Deloitte supports companies in the life sciences industry to comply with today’s complex regulatory environment for computerised systems.
 

Our validation consultants work together with you and the system implementer to validate your computer systems. We are experienced not only in computer system validation but also in risk management and project management, key success factors for this area. Deloitte’s proprietary Fasttrack© validation methodology has been used for SAP, J. D. Edwards, PeopleSoft, Oracle and other ERP systems, as well as document management systems, LIMS, and many other system types. We leverage this methodology when developing a validation strategy to meet your validation standards in a risk-based and pragmatic fashion.

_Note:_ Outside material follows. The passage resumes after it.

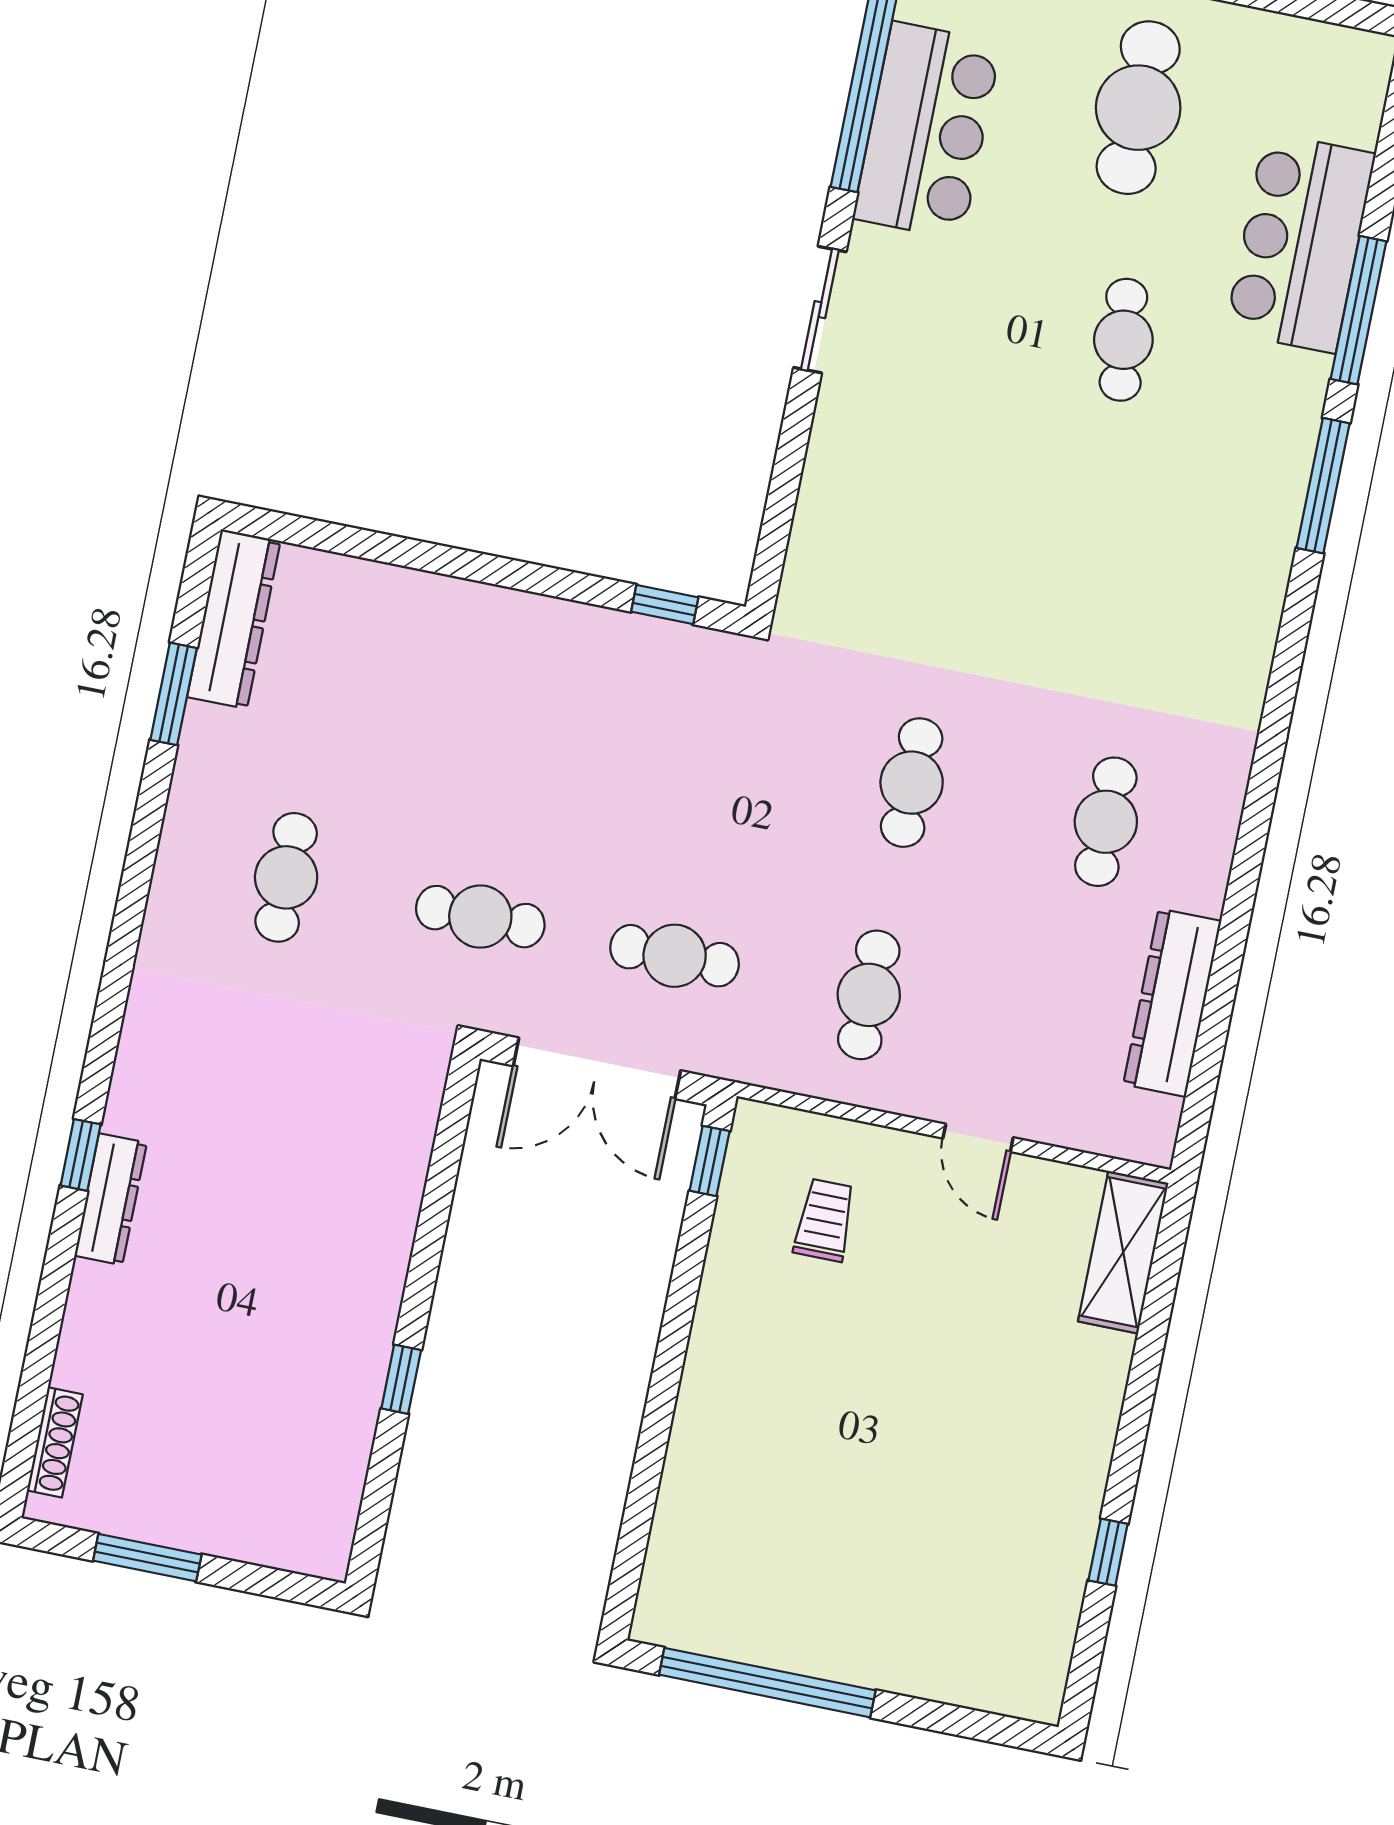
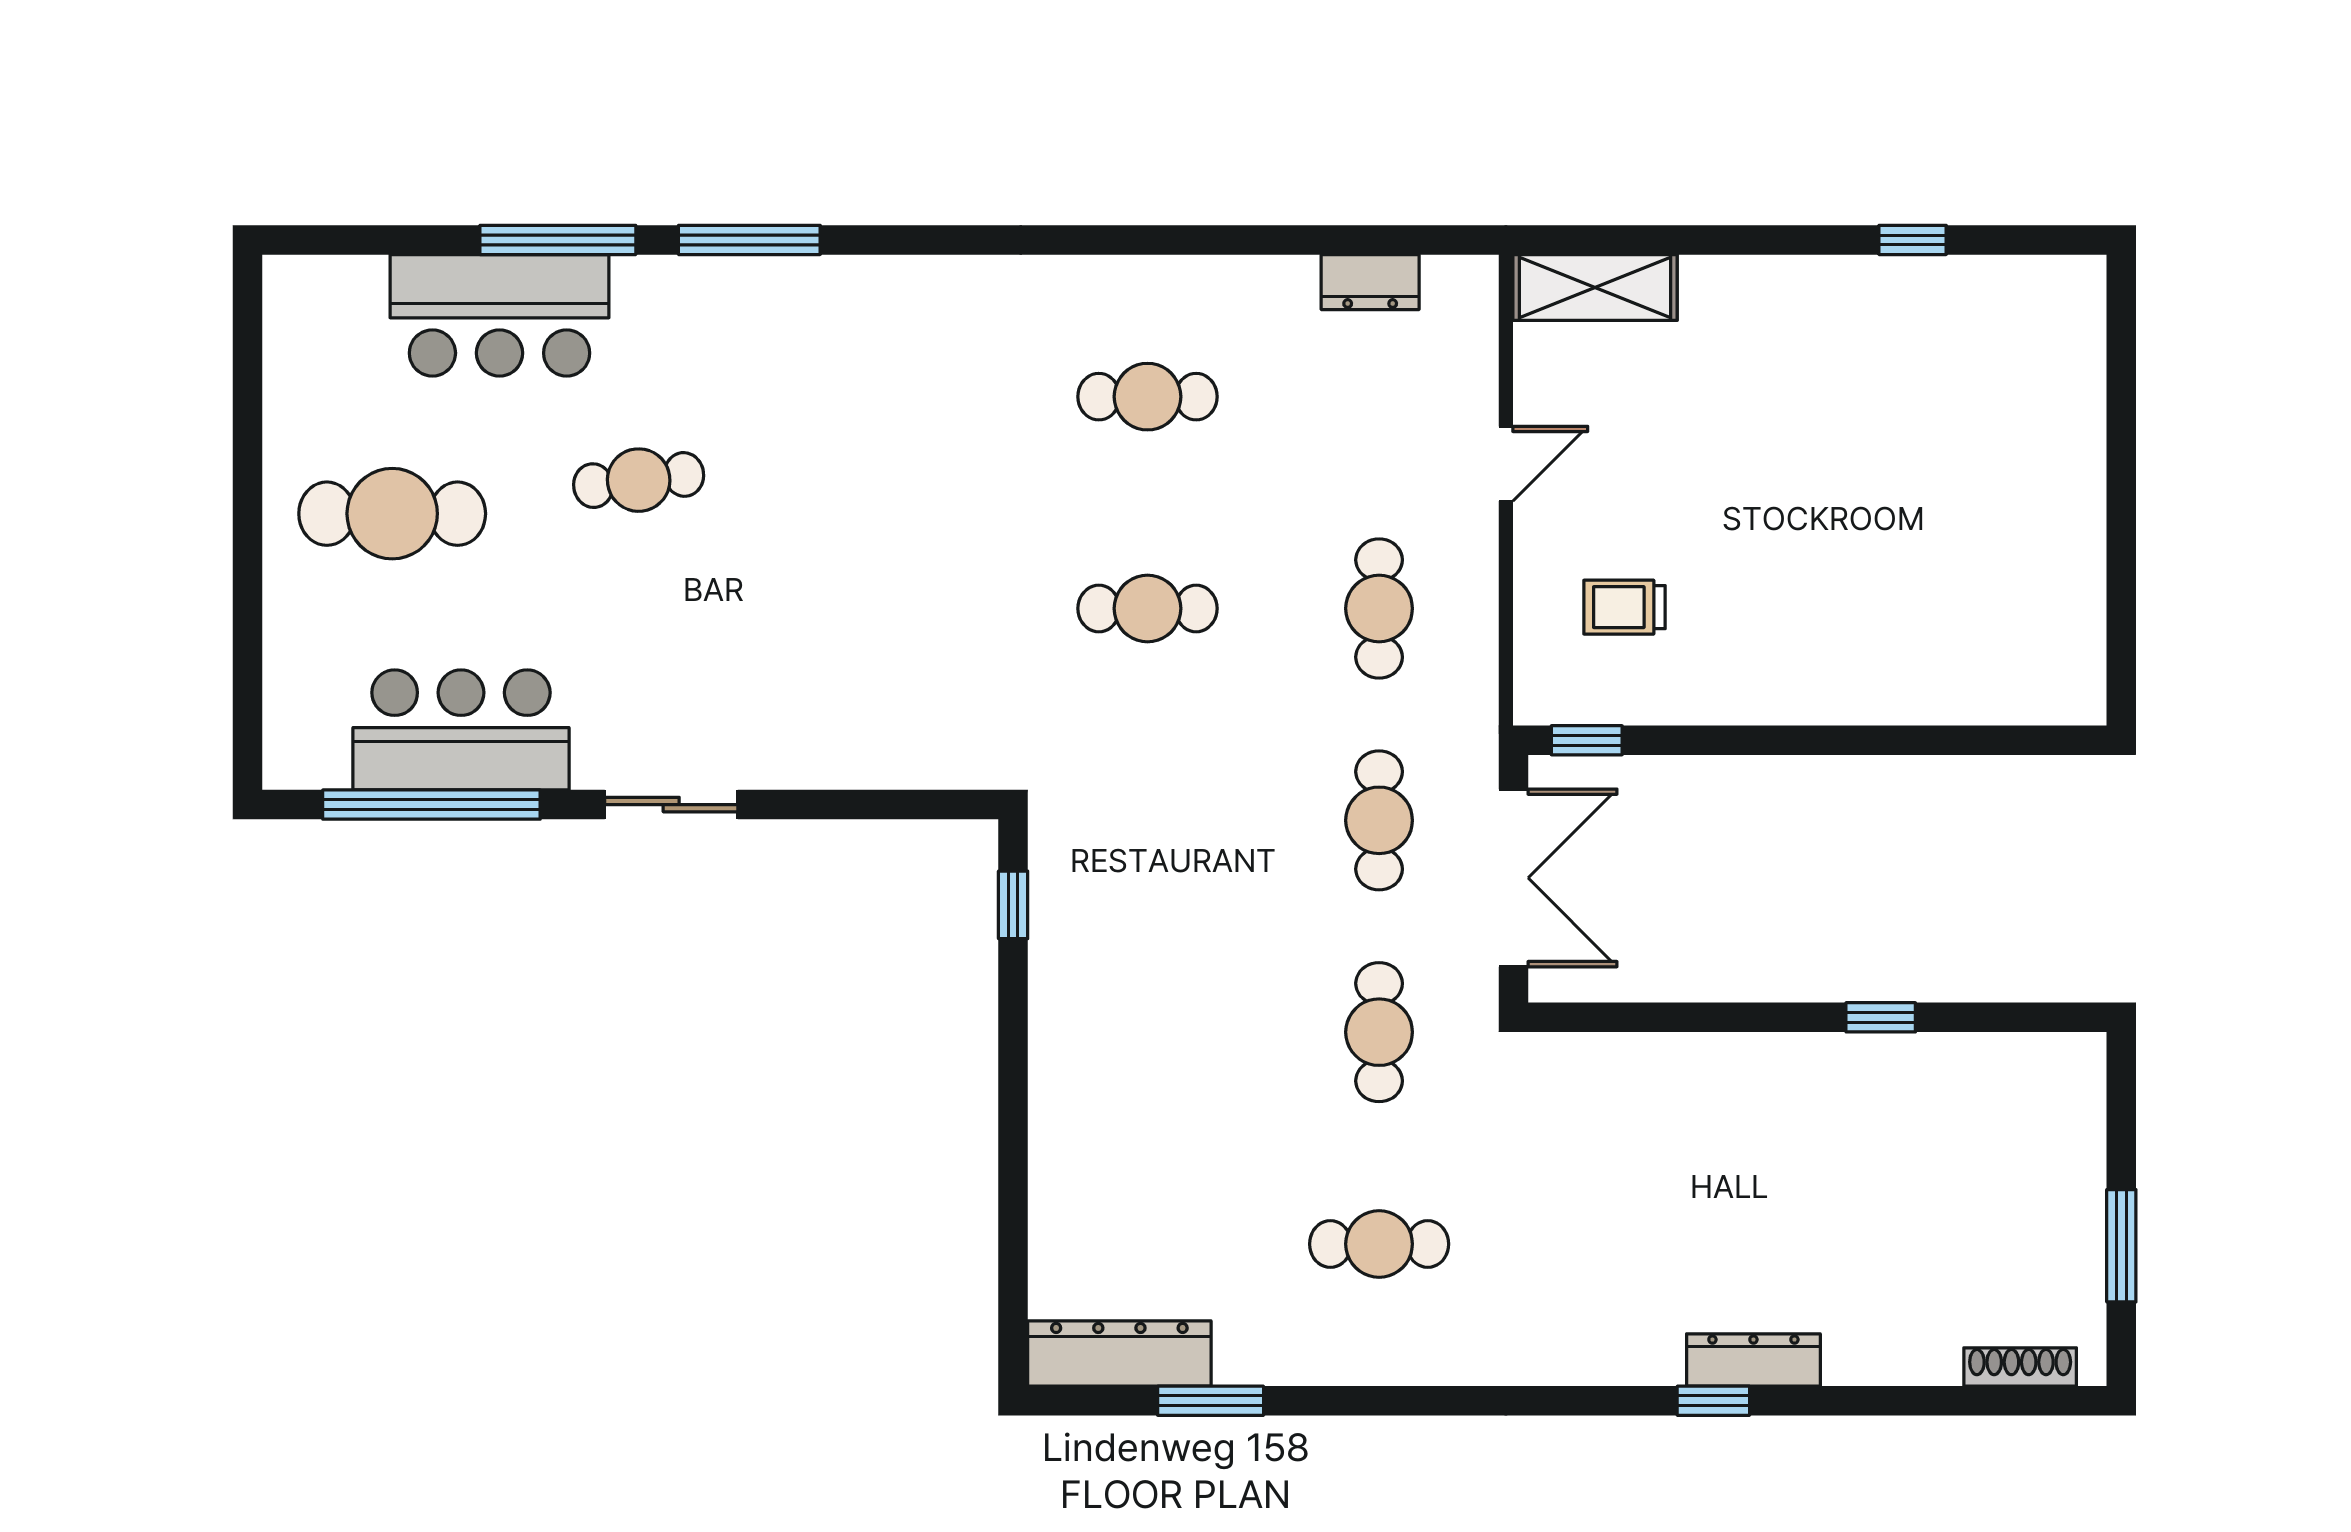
cafe table: (869, 995) -> (1379, 608), turned 90
dresser: (1172, 1003) -> (1370, 282), width x0.51, depth x0.80
window: (767, 1683) -> (2121, 569), removed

Always an integral part of our computer validation projects but often provided as a separate service are our quality control (QC) and quality assurance (QA) services. They provide QC and QA review of validation projects in accordance with your company’s validation methodology and in compliance with applicable predicate rules, computerised system regulations such as 21 CFR part 11 and known industry standards.

We also offer regulatory compliance audits both of your internal organisations and departments as well as of your most important external business partners (vendor audits). Internal audits provide a benchmark indicating to what extent your systems comply with applicable regulations and internal policies and procedures. External audits aim to ensure that computerised systems used or developed by your business partners are properly validated and documented. These audits not only prevent non-compliance because of compliance deficiencies at your business partner but also leverage as much as possible the validation effort based on the outcome of the audit.

Our clients value our independent opinion and clear language when assessing systems' regulatory compliance.